February 13, 2015
Mr. Barry Mardock
Deputy Director, Office of Regulatory Policy
Farm Credit Administration
RE: Proposed Capital Regulations for the Farm Credit System
Dear Mr. Mardock:
Thank you for the opportunity to comment on Farm Credit Administration’s (FCA’s) proposed capital rule. In general, I think adopting global financial industry standards (Basel III) for the Farm Credit System (FCS) will help fulfill our mission by improving our financial strength and enhancing our access to funding, especially in periods of market stress. I appreciate FCA’s efforts to adapt the rules to the FCS’s cooperative structure and offer changes needed to keep competitive with other financial companies and maintain our strong cooperative roots. We support the System comment letter and offer below some areas of concern that directly affect Badgerland Financial and our bank partners.
Ø Eliminate the shareholder vote on capitalization bylaw changes.
This vote puts a Farm Credit Institution and its member-customers in an impossible situation. If bylaw changes are not approved, the Institution faces capital challenges. If bylaw changes are approved, the institution may fail to operate as a cooperative should. I appreciate FCA’s desire to make sure member-owners receive clear communications about capital plan features. But rather than require bylaws changes, FCA could rely on board policies, capital plans or direct communications with customers to provide clear information to members.
Ø Eliminate the 10-year revolvement cycle for association investments in their funding bank to qualify for Common Equity Tier 1(CET1).
Requiring a 10-year revolvement cycle for association-held bank equities is unnecessary. Association capital investments are understood as permanent capital contributions to the Bank, which are then available to absorb losses. The law requires affiliated associations to buy stock in and obtain funding from a Farm Credit Bank, which means they need to maintain a permanent investment in the bank. Banks need the ability to adjust these investments to keep them equitable among associations.

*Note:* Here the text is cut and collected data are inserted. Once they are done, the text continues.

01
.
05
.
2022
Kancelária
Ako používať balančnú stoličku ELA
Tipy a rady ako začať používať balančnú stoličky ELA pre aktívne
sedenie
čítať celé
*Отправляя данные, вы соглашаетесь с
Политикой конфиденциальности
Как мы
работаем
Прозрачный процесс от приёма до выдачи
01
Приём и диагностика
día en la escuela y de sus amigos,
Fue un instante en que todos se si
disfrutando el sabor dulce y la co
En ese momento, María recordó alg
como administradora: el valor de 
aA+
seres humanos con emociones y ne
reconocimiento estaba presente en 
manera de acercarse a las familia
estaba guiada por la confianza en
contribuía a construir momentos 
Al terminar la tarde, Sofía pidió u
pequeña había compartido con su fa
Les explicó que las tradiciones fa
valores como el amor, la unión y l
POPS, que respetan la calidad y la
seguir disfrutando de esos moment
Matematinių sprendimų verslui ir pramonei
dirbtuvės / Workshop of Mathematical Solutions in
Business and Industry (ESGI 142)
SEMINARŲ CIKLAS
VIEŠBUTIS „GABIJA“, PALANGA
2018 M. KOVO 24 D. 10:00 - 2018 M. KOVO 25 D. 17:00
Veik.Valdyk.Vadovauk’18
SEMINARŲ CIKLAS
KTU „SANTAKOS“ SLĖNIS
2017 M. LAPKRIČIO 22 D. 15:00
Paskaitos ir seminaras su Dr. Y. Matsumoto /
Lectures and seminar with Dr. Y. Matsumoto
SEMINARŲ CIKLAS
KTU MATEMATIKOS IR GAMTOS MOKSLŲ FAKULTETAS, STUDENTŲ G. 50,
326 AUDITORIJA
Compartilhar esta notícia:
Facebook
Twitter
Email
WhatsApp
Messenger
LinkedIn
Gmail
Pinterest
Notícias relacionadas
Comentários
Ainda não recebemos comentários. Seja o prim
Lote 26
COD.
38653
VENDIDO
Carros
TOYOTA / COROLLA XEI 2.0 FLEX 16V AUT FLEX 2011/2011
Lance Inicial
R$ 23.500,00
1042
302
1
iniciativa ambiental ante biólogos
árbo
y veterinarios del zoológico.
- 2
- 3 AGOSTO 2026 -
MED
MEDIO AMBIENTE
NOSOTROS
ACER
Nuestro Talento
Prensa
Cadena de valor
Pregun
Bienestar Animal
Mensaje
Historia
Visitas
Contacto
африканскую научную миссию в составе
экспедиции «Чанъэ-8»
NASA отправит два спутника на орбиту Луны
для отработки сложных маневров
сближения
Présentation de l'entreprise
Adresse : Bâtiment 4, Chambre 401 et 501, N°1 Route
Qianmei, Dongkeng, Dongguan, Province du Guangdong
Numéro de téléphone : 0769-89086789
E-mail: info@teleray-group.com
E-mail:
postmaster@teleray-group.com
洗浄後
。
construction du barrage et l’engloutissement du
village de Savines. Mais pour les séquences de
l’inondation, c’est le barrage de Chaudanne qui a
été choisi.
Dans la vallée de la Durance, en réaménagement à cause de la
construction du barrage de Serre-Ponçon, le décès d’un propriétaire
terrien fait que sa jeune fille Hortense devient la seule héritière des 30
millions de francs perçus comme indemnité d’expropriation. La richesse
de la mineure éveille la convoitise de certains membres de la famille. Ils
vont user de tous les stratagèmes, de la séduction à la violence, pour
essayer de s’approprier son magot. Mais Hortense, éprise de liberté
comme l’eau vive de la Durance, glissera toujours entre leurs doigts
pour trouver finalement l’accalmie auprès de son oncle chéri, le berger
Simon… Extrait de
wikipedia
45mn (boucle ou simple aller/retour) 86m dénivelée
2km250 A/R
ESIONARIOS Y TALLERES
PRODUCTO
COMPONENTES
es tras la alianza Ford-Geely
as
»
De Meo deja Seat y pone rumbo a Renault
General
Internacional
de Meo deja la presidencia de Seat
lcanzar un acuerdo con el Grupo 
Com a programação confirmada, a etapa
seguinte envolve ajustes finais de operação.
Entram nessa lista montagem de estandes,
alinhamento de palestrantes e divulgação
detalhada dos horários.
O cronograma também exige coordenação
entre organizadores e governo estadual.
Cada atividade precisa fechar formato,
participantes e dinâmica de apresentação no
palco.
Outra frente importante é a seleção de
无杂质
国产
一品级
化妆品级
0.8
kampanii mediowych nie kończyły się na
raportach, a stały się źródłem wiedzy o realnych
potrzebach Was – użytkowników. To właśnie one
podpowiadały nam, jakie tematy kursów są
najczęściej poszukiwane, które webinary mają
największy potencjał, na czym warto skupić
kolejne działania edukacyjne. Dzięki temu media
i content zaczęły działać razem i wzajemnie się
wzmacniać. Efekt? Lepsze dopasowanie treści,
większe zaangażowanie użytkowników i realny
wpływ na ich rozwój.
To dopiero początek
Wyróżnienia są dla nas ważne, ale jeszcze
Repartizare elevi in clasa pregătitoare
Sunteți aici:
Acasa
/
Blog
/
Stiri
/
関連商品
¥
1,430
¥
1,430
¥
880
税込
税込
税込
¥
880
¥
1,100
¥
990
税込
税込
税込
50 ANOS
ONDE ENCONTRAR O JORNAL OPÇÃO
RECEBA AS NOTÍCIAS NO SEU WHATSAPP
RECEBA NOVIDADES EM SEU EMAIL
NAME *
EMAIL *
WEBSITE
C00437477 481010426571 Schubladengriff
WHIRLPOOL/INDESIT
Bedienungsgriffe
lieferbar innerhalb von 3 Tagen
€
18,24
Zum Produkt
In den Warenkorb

It will not work for each association’s individual bank shares to be outstanding for 10-years to qualify as CET1. This requirement means that the Bank will be unable to timely equalize capital investments. I ask that FCA provide flexibility for banks to equalize capital investments among affiliated associations without impacting the CET1 treatment.
Ø Eliminate or change the unallocated retained earnings (URE) limit in the proposed Tier 1 leverage requirement.
This proposal makes it seem that UREs are higher quality capital than CET1. Basel III does not require this for safety and soundness, and neither should FCA. FCA should authorize FCS institutions’ boards to manage their CET1, including URE. If FCA sees a need for a URE standard, it should follow the current requirements and calculate the URE ratio on a risk-adjusted basis.
Ø Reduce the proposed Tier 1 leverage requirement to 4%.
From my perspective, the 5% standard is too high. There is no research or history to suggest the FCS standard should be higher than the 4% standard for all other financial institutions. I am concerned this will result in higher borrowing costs to our member-customers and interfere with our mission. Also, it may give the impression to potential borrowers or investors that FCS cooperatives are more risky than other lenders.
Ø Maintain the 50% and 20% risk-weight treatment of rural electric cooperative assets
Electric cooperatives have lower risk characteristics, as FCA has recognized in the past, based on: (1) the financial strength and stability of the underlying member systems; (2) the ability to set user rates with limited oversight; and (3) exclusive service territories. These unique qualities protect rural electric cooperatives from many of the credit-related risks of other utility providers. I encourage FCA to continue the 50% and 20% risk-weight treatment so the FCS can continue to fulfill its mission to finance the rural electric industry.
Ø Eliminate the “unfunded commitment” amount for FCS Banks
Amounts available to associations on their FCS bank direct loans should not require another layer of capital. The close relationship between banks and their affiliated associations is very different than between an association and its borrowers. The association maintains capital to provide for growth, and the GFA protects against unexpected funding demands from an association to a Bank.
I am confident that these changes would make the proposed capital rule workable and effective from a safety and soundness perspective. It would also put FCS on a more even footing under Basel III. Most importantly, as a director responsible to protect my cooperative, I ask FCA to make sure that the FCS can function properly with its long-standing cooperative principles for the benefit of its member-customers, as Congress intended. This cooperative structure sets us apart from other financial institutions, and it has given us the ability to fulfill our mission for nearly 100 years.
I appreciate the opportunity to comment on this proposed rule and FCA’s willingness to consider my feedback.